• Task brief
Copy out the listing below so that each line matches exactly.

• Records provided

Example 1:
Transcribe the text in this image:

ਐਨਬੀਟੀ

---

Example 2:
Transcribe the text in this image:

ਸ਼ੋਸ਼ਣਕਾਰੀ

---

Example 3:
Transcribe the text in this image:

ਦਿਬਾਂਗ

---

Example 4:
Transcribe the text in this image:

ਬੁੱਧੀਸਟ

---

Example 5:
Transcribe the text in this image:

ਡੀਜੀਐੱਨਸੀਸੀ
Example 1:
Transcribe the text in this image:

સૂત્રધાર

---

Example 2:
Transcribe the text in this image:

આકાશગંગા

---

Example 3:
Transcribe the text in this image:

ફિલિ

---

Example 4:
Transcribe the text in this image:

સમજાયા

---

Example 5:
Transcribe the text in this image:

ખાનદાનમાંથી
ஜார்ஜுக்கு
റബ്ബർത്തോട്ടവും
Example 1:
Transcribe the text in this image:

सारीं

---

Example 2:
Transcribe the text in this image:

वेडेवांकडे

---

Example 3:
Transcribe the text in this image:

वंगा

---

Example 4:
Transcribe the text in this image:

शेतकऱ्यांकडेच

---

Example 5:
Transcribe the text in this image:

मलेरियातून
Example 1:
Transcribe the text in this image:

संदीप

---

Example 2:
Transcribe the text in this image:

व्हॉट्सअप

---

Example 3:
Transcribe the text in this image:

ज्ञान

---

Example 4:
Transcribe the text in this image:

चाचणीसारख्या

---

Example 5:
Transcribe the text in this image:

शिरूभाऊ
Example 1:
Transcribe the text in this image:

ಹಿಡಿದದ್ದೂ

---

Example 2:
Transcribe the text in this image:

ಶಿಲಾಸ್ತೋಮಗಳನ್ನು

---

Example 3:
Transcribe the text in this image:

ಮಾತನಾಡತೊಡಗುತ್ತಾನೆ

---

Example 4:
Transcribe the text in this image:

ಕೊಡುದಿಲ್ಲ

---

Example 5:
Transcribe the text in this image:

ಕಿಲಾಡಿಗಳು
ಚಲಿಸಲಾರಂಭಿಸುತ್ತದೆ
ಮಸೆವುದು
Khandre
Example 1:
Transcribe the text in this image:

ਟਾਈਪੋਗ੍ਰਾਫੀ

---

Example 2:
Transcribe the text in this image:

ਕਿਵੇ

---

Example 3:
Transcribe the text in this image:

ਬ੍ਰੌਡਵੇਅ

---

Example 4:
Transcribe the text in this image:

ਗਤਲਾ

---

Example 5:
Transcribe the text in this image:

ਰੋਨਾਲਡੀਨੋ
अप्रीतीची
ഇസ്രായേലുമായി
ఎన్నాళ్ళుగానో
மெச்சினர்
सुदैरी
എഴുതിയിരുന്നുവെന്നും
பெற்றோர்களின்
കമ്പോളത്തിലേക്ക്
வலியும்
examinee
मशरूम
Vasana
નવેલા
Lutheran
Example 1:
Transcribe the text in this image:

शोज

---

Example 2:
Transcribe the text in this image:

• Written answer
Example 1:
Transcribe the text in this image:

ਐਨਬੀਟੀ

---

Example 2:
Transcribe the text in this image:

ਸ਼ੋਸ਼ਣਕਾਰੀ

---

Example 3:
Transcribe the text in this image:

ਦਿਬਾਂਗ

---

Example 4:
Transcribe the text in this image:

ਬੁੱਧੀਸਟ

---

Example 5:
Transcribe the text in this image:

ਡੀਜੀਐੱਨਸੀਸੀ
Example 1:
Transcribe the text in this image:

સૂત્રધાર

---

Example 2:
Transcribe the text in this image:

આકાશગંગા

---

Example 3:
Transcribe the text in this image:

ફિલિ

---

Example 4:
Transcribe the text in this image:

સમજાયા

---

Example 5:
Transcribe the text in this image:

ખાનદાનમાંથી
ஜார்ஜுக்கு
റബ്ബർത്തോട്ടവും
Example 1:
Transcribe the text in this image:

सारीं

---

Example 2:
Transcribe the text in this image:

वेडेवांकडे

---

Example 3:
Transcribe the text in this image:

वंगा

---

Example 4:
Transcribe the text in this image:

शेतकऱ्यांकडेच

---

Example 5:
Transcribe the text in this image:

मलेरियातून
Example 1:
Transcribe the text in this image:

संदीप

---

Example 2:
Transcribe the text in this image:

व्हॉट्सअप

---

Example 3:
Transcribe the text in this image:

ज्ञान

---

Example 4:
Transcribe the text in this image:

चाचणीसारख्या

---

Example 5:
Transcribe the text in this image:

शिरूभाऊ
Example 1:
Transcribe the text in this image:

ಹಿಡಿದದ್ದೂ

---

Example 2:
Transcribe the text in this image:

ಶಿಲಾಸ್ತೋಮಗಳನ್ನು

---

Example 3:
Transcribe the text in this image:

ಮಾತನಾಡತೊಡಗುತ್ತಾನೆ

---

Example 4:
Transcribe the text in this image:

ಕೊಡುದಿಲ್ಲ

---

Example 5:
Transcribe the text in this image:

ಕಿಲಾಡಿಗಳು
ಚಲಿಸಲಾರಂಭಿಸುತ್ತದೆ
ಮಸೆವುದು
Khandre
Example 1:
Transcribe the text in this image:

ਟਾਈਪੋਗ੍ਰਾਫੀ

---

Example 2:
Transcribe the text in this image:

ਕਿਵੇ

---

Example 3:
Transcribe the text in this image:

ਬ੍ਰੌਡਵੇਅ

---

Example 4:
Transcribe the text in this image:

ਗਤਲਾ

---

Example 5:
Transcribe the text in this image:

ਰੋਨਾਲਡੀਨੋ
अप्रीतीची
ഇസ്രായേലുമായി
ఎన్నాళ్ళుగానో
மெச்சினர்
सुदैरी
എഴുതിയിരുന്നുവെന്നും
பெற்றோர்களின்
കമ്പോളത്തിലേക്ക്
வலியும்
examinee
मशरूम
Vasana
નવેલા
Lutheran
Example 1:
Transcribe the text in this image:

शोज

---

Example 2:
Transcribe the text in this image:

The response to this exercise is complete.